--- TASK DIRECTIONS ---
Copy out the line that contains "107 58 3.28" and the lines after it through the final one in the entries below, exactly, with no other lines.

Start of PROVIDED RECORDS

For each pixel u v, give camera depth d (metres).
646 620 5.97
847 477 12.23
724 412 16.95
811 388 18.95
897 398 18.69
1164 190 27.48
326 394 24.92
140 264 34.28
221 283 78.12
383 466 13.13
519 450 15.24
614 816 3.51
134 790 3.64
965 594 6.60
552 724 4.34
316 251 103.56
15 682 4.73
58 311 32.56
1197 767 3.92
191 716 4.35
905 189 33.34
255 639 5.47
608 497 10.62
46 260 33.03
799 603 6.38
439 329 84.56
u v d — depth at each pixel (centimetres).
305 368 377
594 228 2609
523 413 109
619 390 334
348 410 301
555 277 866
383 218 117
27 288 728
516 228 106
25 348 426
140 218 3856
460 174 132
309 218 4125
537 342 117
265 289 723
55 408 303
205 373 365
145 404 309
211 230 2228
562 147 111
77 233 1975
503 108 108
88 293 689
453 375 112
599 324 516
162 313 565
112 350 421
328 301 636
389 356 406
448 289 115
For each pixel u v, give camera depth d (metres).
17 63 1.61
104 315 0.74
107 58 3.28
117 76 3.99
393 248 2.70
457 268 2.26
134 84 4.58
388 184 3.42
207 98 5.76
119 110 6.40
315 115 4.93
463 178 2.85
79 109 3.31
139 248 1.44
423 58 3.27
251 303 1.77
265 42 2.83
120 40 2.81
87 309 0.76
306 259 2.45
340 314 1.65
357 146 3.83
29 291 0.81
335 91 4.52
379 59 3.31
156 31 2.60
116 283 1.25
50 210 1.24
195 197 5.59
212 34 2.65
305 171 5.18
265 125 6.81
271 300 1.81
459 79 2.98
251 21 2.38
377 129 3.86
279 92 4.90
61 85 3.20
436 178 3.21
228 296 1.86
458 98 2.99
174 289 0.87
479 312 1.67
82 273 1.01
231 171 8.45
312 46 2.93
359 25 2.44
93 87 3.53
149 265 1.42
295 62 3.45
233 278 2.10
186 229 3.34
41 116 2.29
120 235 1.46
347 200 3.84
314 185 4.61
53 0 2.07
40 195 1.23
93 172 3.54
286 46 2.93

End of PROVIDED RECORDS

--- RESPONSE BELOW ---
107 58 3.28
117 76 3.99
393 248 2.70
457 268 2.26
134 84 4.58
388 184 3.42
207 98 5.76
119 110 6.40
315 115 4.93
463 178 2.85
79 109 3.31
139 248 1.44
423 58 3.27
251 303 1.77
265 42 2.83
120 40 2.81
87 309 0.76
306 259 2.45
340 314 1.65
357 146 3.83
29 291 0.81
335 91 4.52
379 59 3.31
156 31 2.60
116 283 1.25
50 210 1.24
195 197 5.59
212 34 2.65
305 171 5.18
265 125 6.81
271 300 1.81
459 79 2.98
251 21 2.38
377 129 3.86
279 92 4.90
61 85 3.20
436 178 3.21
228 296 1.86
458 98 2.99
174 289 0.87
479 312 1.67
82 273 1.01
231 171 8.45
312 46 2.93
359 25 2.44
93 87 3.53
149 265 1.42
295 62 3.45
233 278 2.10
186 229 3.34
41 116 2.29
120 235 1.46
347 200 3.84
314 185 4.61
53 0 2.07
40 195 1.23
93 172 3.54
286 46 2.93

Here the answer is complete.